::: Supplied text

Which teeth are good candidates?
All teeth contain dental pulp, and therefore are all a potential source of stem cells. However, research has shown that in deciduous teeth, the four lower incisors (laterals and central) are the best sources of stem cells. In the course of treatment under the dentist’s supervision, any teeth in which the pulp chamber is exposed or teeth which are extracted would be acceptable, as long as there is healthy pulp present.
What about permanent teeth?
For permanent teeth, the research has indicated that the third molars are the best source of stem cells, due to the fact that these teeth emerge at a later time. Impacted molars which necessitate extraction or removal of wisdom teeth due to crowding or to facilitate orthodontic treatment would be acceptable. Endodontic therapy whereby the vital, non-hyperemic pulp is exposed would also be acceptable. Based on the dental practitioner’s’ judgment, periodontal treatment does not necessarily eliminate teeth as a source of stem cells. Generally all teeth which contain healthy pulp are acceptable.
A suitable evaluation of each client’s oral health is essential. The oral examination conducted by the dental practitioner will provide insight to the general health conditions of the client storing or donating their teeth or dental pulp, with emphasis on mucosal pathologies, clinical signs of periodontal inflammation, and pathologic swellings in the tooth area (suggesting abscesses or bacterial infection). Poor oral hygiene or periodontal lesions should be avoided, as such conditions could negatively affect the future uses of the stem cells. If the donor is in good general health (disease free), no pre-treatment (dental hygiene) is required.
Teeth will not be accepted if:
- Severe caries are present in tooth
- Significant enamel demineralization is present
- Gross plaque
- Significant gingivitis
What preparations are needed?
Prior to extraction, it is strongly recommended that the crown(s) of each candidate tooth (teeth) be cleaned with an appropriate disinfectant rinse to decontaminate the candidate tooth (teeth) and to avoid any postoperative infections.
Do I need to handle any paperwork?
Nope! We’ll take care of all enrollment paperwork directly with your patient, once you refer them to us.
Why should I choose to partner with NDPL?

::::::

_Task description_
Reproduce the passage on dental stem cell sources from "Teeth will not" up to and including "partner with NDPL?".

::: Extracted data

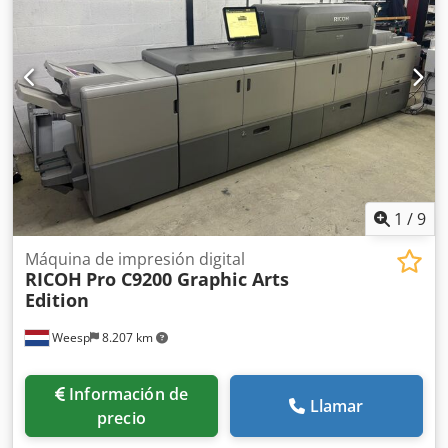
1
/
9
Máquina de impresión digital
RICOH
Pro C9200 Graphic Arts
Edition
Weesp
8.207 km
Información de
Llamar
precio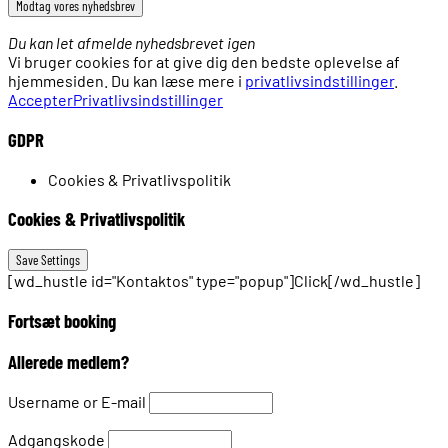
Du kan let afmelde nyhedsbrevet igen
Vi bruger cookies for at give dig den bedste oplevelse af
hjemmesiden. Du kan læse mere i
privatlivsindstillinger
.
Accepter
Privatlivsindstillinger
GDPR
Cookies & Privatlivspolitik
Cookies & Privatlivspolitik
[wd_hustle id="Kontaktos" type="popup"]Click[/wd_hustle]
Fortsæt booking
Allerede medlem?
Username or E-mail
Adgangskode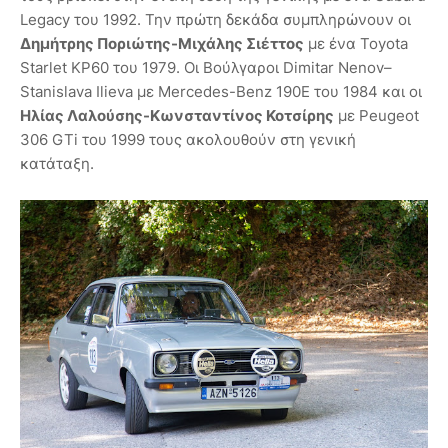
Legacy του 1992. Την πρώτη δεκάδα συμπληρώνουν οι
Δημήτρης Ποριώτης-Μιχάλης Σιέττος
με ένα Toyota
Starlet KP60 του 1979. Οι Βούλγαροι Dimitar Nenov–
Stanislava Ilieva με Mercedes-Benz 190E του 1984 και οι
Ηλίας Λαλούσης-Κωνσταντίνος Κοτσίρης
με Peugeot
306 GTi του 1999 τους ακολουθούν στη γενική
κατάταξη.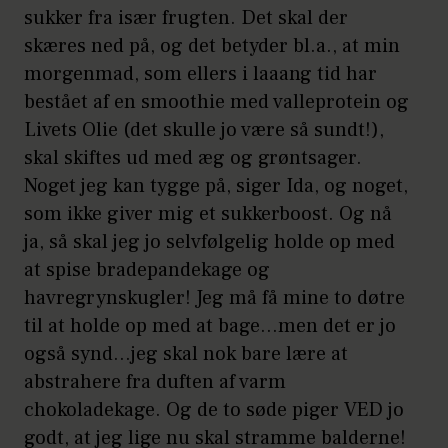
sukker fra især frugten. Det skal der
skæres ned på, og det betyder bl.a., at min
morgenmad, som ellers i laaang tid har
bestået af en smoothie med valleprotein og
Livets Olie (det skulle jo være så sundt!),
skal skiftes ud med æg og grøntsager.
Noget jeg kan tygge på, siger Ida, og noget,
som ikke giver mig et sukkerboost. Og nå
ja, så skal jeg jo selvfølgelig holde op med
at spise bradepandekage og
havregrynskugler! Jeg må få mine to døtre
til at holde op med at bage…men det er jo
også synd…jeg skal nok bare lære at
abstrahere fra duften af varm
chokoladekage. Og de to søde piger VED jo
godt, at jeg lige nu skal stramme balderne!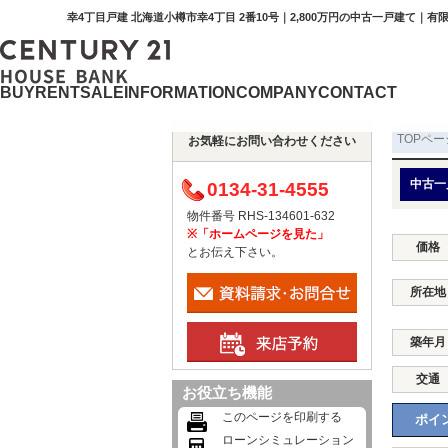
幸4丁目戸建 北海道小樽市幸4丁目 2番10号｜2,800万円の中古一戸建て｜
BUY
RENT
SALE
INFORMATION
COMPANY
CONTACT
TOPペー
お気軽にお問い合わせください
中古一
0134-31-4555
物件番号 RHS-134601-632
※「ホームページを見た」
価格
とお伝え下さい。
所在地
築年月
交通
お役立ち機能
このページを印刷する
ポイン
ローンシミュレーション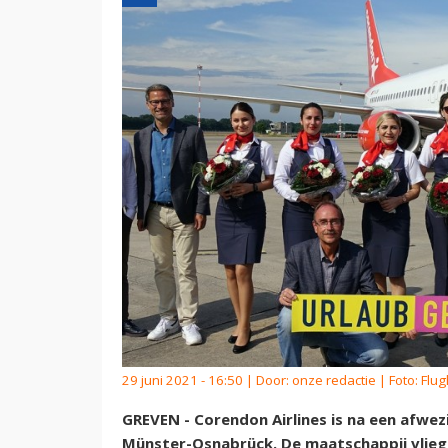
29 juni 2021 - 16:50 | Door:
onze redactie
| Foto: Fl
GREVEN - Corendon Airlines is na een afwe
Münster-Osnabrück. De maatschappij vliegt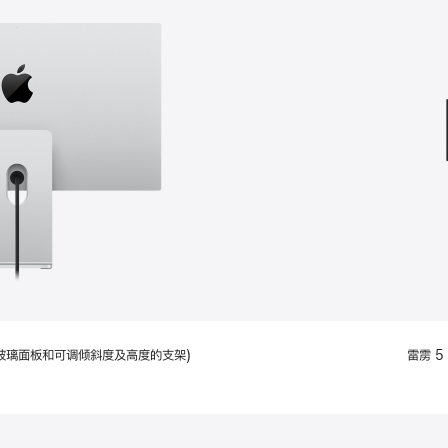
款
选
项)
配备标准玻璃面板和可调倾斜度及高度的支架)
雷雳 5 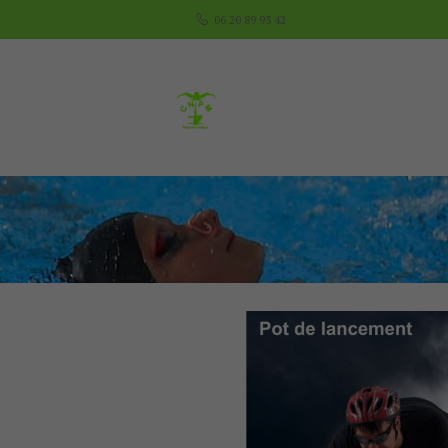
06 20 89 93 42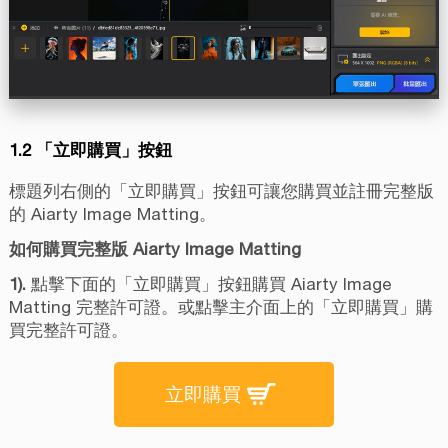
1.2 「立即購買」按鈕
標題列右側的「立即購買」按鈕可讓您購買並註冊完整版
的 Aiarty Image Matting。
如何購買完整版 Aiarty Image Matting
1).
點擊下面的「立即購買」按鈕購買 Aiarty Image
Matting 完整許可證。或點擊主介面上的「立即購買」購
買完整許可證。
立即購買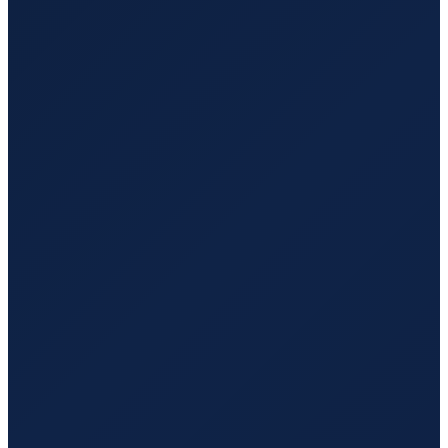
Los Angeles
→
Shenzhen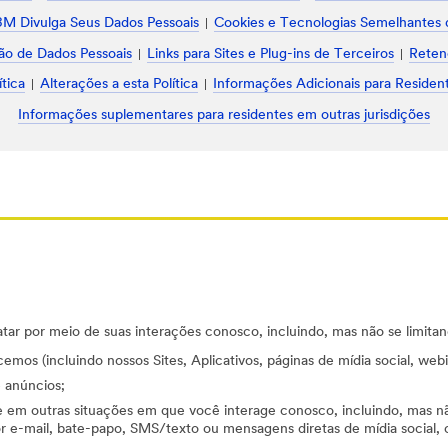
M Divulga Seus Dados Pessoais
Cookies e Tecnologias Semelhantes 
ão de Dados Pessoais
Links para Sites e Plug-ins de Terceiros
Reten
tica
Alterações a esta Política
Informações Adicionais para Resident
Informações suplementares para residentes em outras jurisdições
atar por meio de suas interações conosco, incluindo, mas não se limitan
mos (incluindo nossos Sites, Aplicativos, páginas de mídia social, webin
e anúncios;
em outras situações em que você interage conosco, incluindo, mas não
r e-mail, bate-papo, SMS/texto ou mensagens diretas de mídia social, ou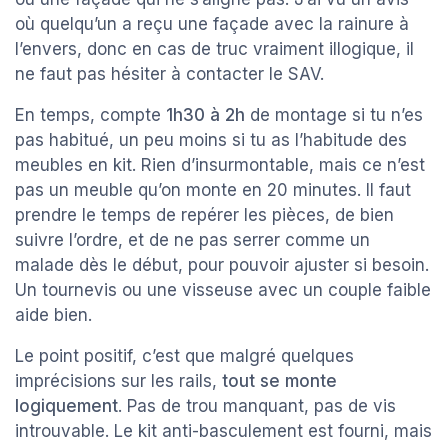
où quelqu’un a reçu une façade avec la rainure à
l’envers, donc en cas de truc vraiment illogique, il
ne faut pas hésiter à contacter le SAV.
En temps, compte
1h30 à 2h
de montage si tu n’es
pas habitué, un peu moins si tu as l’habitude des
meubles en kit. Rien d’insurmontable, mais ce n’est
pas un meuble qu’on monte en 20 minutes. Il faut
prendre le temps de repérer les pièces, de bien
suivre l’ordre, et de ne pas serrer comme un
malade dès le début, pour pouvoir ajuster si besoin.
Un tournevis ou une visseuse avec un couple faible
aide bien.
Le point positif, c’est que malgré quelques
imprécisions sur les rails,
tout se monte
logiquement
. Pas de trou manquant, pas de vis
introuvable. Le kit anti-basculement est fourni, mais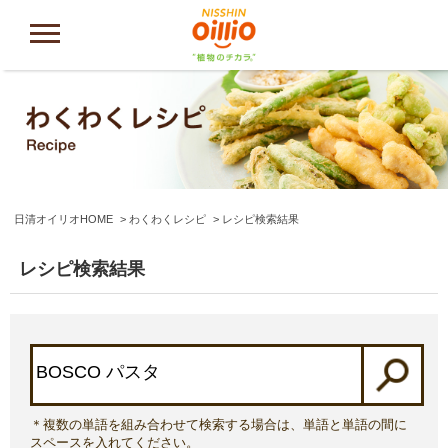
日清オイリオHOME
わくわくレシピ
レシピ検索結果
レシピ検索結果
＊複数の単語を組み合わせて検索する場合は、単語と単語の間に
スペースを入れてください。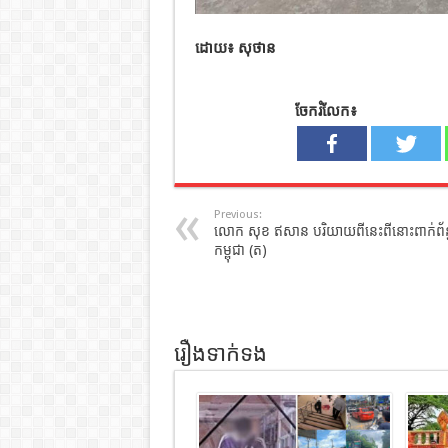
ដោយ៖ សុថាន
ចែករំលែក៖
Previous:
លោក សុខ ឥសាន បរិយាយពីនេះពីនោះពាក់ព័ន្
កម្ពុជា (ត)
រឿងទាក់ទង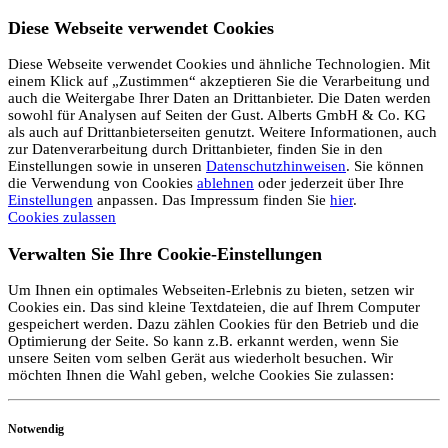
Diese Webseite verwendet Cookies
Diese Webseite verwendet Cookies und ähnliche Technologien. Mit
einem Klick auf „Zustimmen“ akzeptieren Sie die Verarbeitung und
auch die Weitergabe Ihrer Daten an Drittanbieter. Die Daten werden
sowohl für Analysen auf Seiten der Gust. Alberts GmbH & Co. KG
als auch auf Drittanbieterseiten genutzt. Weitere Informationen, auch
zur Datenverarbeitung durch Drittanbieter, finden Sie in den
Einstellungen sowie in unseren
Datenschutzhinweisen
. Sie können
die Verwendung von Cookies
ablehnen
oder jederzeit über Ihre
Einstellungen
anpassen. Das Impressum finden Sie
hier
.
Cookies zulassen
Verwalten Sie Ihre Cookie-Einstellungen
Um Ihnen ein optimales Webseiten-Erlebnis zu bieten, setzen wir
Cookies ein. Das sind kleine Textdateien, die auf Ihrem Computer
gespeichert werden. Dazu zählen Cookies für den Betrieb und die
Optimierung der Seite. So kann z.B. erkannt werden, wenn Sie
unsere Seiten vom selben Gerät aus wiederholt besuchen. Wir
möchten Ihnen die Wahl geben, welche Cookies Sie zulassen:
Notwendig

::::::

_Written reply_
Teeth will not be accepted if:
- Severe caries are present in tooth
- Significant enamel demineralization is present
- Gross plaque
- Significant gingivitis
What preparations are needed?
Prior to extraction, it is strongly recommended that the crown(s) of each candidate tooth (teeth) be cleaned with an appropriate disinfectant rinse to decontaminate the candidate tooth (teeth) and to avoid any postoperative infections.
Do I need to handle any paperwork?
Nope! We’ll take care of all enrollment paperwork directly with your patient, once you refer them to us.
Why should I choose to partner with NDPL?